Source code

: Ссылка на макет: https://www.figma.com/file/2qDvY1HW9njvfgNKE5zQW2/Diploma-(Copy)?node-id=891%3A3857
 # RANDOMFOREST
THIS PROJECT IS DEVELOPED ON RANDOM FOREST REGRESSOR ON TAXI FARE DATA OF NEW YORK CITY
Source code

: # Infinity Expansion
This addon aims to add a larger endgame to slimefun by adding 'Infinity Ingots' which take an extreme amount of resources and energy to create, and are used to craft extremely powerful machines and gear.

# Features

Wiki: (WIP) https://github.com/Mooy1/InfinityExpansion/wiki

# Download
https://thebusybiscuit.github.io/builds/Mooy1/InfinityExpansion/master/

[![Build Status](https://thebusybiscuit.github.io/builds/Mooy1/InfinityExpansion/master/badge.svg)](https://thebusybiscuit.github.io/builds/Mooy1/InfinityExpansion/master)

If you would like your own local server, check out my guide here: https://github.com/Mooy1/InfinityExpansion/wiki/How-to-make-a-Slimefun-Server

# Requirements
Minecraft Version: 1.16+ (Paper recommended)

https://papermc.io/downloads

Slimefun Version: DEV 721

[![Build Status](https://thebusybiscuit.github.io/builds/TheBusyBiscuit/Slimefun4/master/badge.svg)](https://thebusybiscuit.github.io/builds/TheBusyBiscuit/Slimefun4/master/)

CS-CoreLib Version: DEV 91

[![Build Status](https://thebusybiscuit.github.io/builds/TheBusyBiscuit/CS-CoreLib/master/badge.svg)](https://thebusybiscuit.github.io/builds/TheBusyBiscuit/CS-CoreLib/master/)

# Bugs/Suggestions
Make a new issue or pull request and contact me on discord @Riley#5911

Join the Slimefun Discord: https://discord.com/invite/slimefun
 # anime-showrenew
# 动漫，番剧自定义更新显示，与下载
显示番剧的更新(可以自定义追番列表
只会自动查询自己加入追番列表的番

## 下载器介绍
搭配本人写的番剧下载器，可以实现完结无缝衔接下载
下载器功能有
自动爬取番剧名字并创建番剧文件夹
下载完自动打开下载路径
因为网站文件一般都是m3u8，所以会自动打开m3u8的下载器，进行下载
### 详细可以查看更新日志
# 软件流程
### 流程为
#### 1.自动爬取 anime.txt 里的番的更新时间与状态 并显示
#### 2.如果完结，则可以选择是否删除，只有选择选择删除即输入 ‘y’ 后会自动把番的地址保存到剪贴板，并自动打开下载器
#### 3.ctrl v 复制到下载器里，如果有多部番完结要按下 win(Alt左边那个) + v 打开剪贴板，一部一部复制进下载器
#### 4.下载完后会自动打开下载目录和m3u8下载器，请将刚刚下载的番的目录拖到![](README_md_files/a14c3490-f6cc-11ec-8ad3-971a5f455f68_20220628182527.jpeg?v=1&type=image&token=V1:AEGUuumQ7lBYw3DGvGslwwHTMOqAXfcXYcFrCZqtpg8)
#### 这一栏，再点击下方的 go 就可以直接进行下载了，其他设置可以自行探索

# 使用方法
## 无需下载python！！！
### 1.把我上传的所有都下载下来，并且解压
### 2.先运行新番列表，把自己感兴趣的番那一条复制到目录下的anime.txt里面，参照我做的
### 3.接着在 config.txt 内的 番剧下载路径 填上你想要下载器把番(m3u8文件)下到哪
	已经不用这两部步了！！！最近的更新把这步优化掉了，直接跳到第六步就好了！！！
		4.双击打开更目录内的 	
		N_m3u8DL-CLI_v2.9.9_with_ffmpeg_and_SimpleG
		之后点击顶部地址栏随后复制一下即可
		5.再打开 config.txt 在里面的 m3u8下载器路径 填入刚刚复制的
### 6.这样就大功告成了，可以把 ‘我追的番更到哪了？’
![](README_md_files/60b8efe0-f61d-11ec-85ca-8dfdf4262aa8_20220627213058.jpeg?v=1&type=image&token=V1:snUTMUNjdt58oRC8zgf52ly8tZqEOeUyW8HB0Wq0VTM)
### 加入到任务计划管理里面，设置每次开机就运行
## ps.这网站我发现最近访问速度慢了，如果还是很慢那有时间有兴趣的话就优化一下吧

Exercise requirements
Please set out every line of the records above as a JSON list of strings, one string per line, skipping any blank lines.

Exercise solution
[
  "Source code",
  ": Ссылка на макет: https://www.figma.com/file/2qDvY1HW9njvfgNKE5zQW2/Diploma-(Copy)?node-id=891%3A3857",
  " # RANDOMFOREST",
  "THIS PROJECT IS DEVELOPED ON RANDOM FOREST REGRESSOR ON TAXI FARE DATA OF NEW YORK CITY",
  "Source code",
  ": # Infinity Expansion",
  "This addon aims to add a larger endgame to slimefun by adding 'Infinity Ingots' which take an extreme amount of resources and energy to create, and are used to craft extremely powerful machines and gear.",
  "# Features",
  "Wiki: (WIP) https://github.com/Mooy1/InfinityExpansion/wiki",
  "# Download",
  "https://thebusybiscuit.github.io/builds/Mooy1/InfinityExpansion/master/",
  "[![Build Status](https://thebusybiscuit.github.io/builds/Mooy1/InfinityExpansion/master/badge.svg)](https://thebusybiscuit.github.io/builds/Mooy1/InfinityExpansion/master)",
  "If you would like your own local server, check out my guide here: https://github.com/Mooy1/InfinityExpansion/wiki/How-to-make-a-Slimefun-Server",
  "# Requirements",
  "Minecraft Version: 1.16+ (Paper recommended)",
  "https://papermc.io/downloads",
  "Slimefun Version: DEV 721",
  "[![Build Status](https://thebusybiscuit.github.io/builds/TheBusyBiscuit/Slimefun4/master/badge.svg)](https://thebusybiscuit.github.io/builds/TheBusyBiscuit/Slimefun4/master/)",
  "CS-CoreLib Version: DEV 91",
  "[![Build Status](https://thebusybiscuit.github.io/builds/TheBusyBiscuit/CS-CoreLib/master/badge.svg)](https://thebusybiscuit.github.io/builds/TheBusyBiscuit/CS-CoreLib/master/)",
  "# Bugs/Suggestions",
  "Make a new issue or pull request and contact me on discord @Riley#5911",
  "Join the Slimefun Discord: https://discord.com/invite/slimefun",
  " # anime-showrenew",
  "# 动漫，番剧自定义更新显示，与下载",
  "显示番剧的更新(可以自定义追番列表",
  "只会自动查询自己加入追番列表的番",
  "## 下载器介绍",
  "搭配本人写的番剧下载器，可以实现完结无缝衔接下载",
  "下载器功能有",
  "自动爬取番剧名字并创建番剧文件夹",
  "下载完自动打开下载路径",
  "因为网站文件一般都是m3u8，所以会自动打开m3u8的下载器，进行下载",
  "### 详细可以查看更新日志",
  "# 软件流程",
  "### 流程为",
  "#### 1.自动爬取 anime.txt 里的番的更新时间与状态 并显示",
  "#### 2.如果完结，则可以选择是否删除，只有选择选择删除即输入 ‘y’ 后会自动把番的地址保存到剪贴板，并自动打开下载器",
  "#### 3.ctrl v 复制到下载器里，如果有多部番完结要按下 win(Alt左边那个) + v 打开剪贴板，一部一部复制进下载器",
  "#### 4.下载完后会自动打开下载目录和m3u8下载器，请将刚刚下载的番的目录拖到![](README_md_files/a14c3490-f6cc-11ec-8ad3-971a5f455f68_20220628182527.jpeg?v=1&type=image&token=V1:AEGUuumQ7lBYw3DGvGslwwHTMOqAXfcXYcFrCZqtpg8)",
  "#### 这一栏，再点击下方的 go 就可以直接进行下载了，其他设置可以自行探索",
  "# 使用方法",
  "## 无需下载python！！！",
  "### 1.把我上传的所有都下载下来，并且解压",
  "### 2.先运行新番列表，把自己感兴趣的番那一条复制到目录下的anime.txt里面，参照我做的",
  "### 3.接着在 config.txt 内的 番剧下载路径 填上你想要下载器把番(m3u8文件)下到哪",
  "\t已经不用这两部步了！！！最近的更新把这步优化掉了，直接跳到第六步就好了！！！",
  "\t\t4.双击打开更目录内的 \t",
  "\t\tN_m3u8DL-CLI_v2.9.9_with_ffmpeg_and_SimpleG",
  "\t\t之后点击顶部地址栏随后复制一下即可",
  "\t\t5.再打开 config.txt 在里面的 m3u8下载器路径 填入刚刚复制的",
  "### 6.这样就大功告成了，可以把 ‘我追的番更到哪了？’",
  "![](README_md_files/60b8efe0-f61d-11ec-85ca-8dfdf4262aa8_20220627213058.jpeg?v=1&type=image&token=V1:snUTMUNjdt58oRC8zgf52ly8tZqEOeUyW8HB0Wq0VTM)",
  "### 加入到任务计划管理里面，设置每次开机就运行",
  "## ps.这网站我发现最近访问速度慢了，如果还是很慢那有时间有兴趣的话就优化一下吧"
]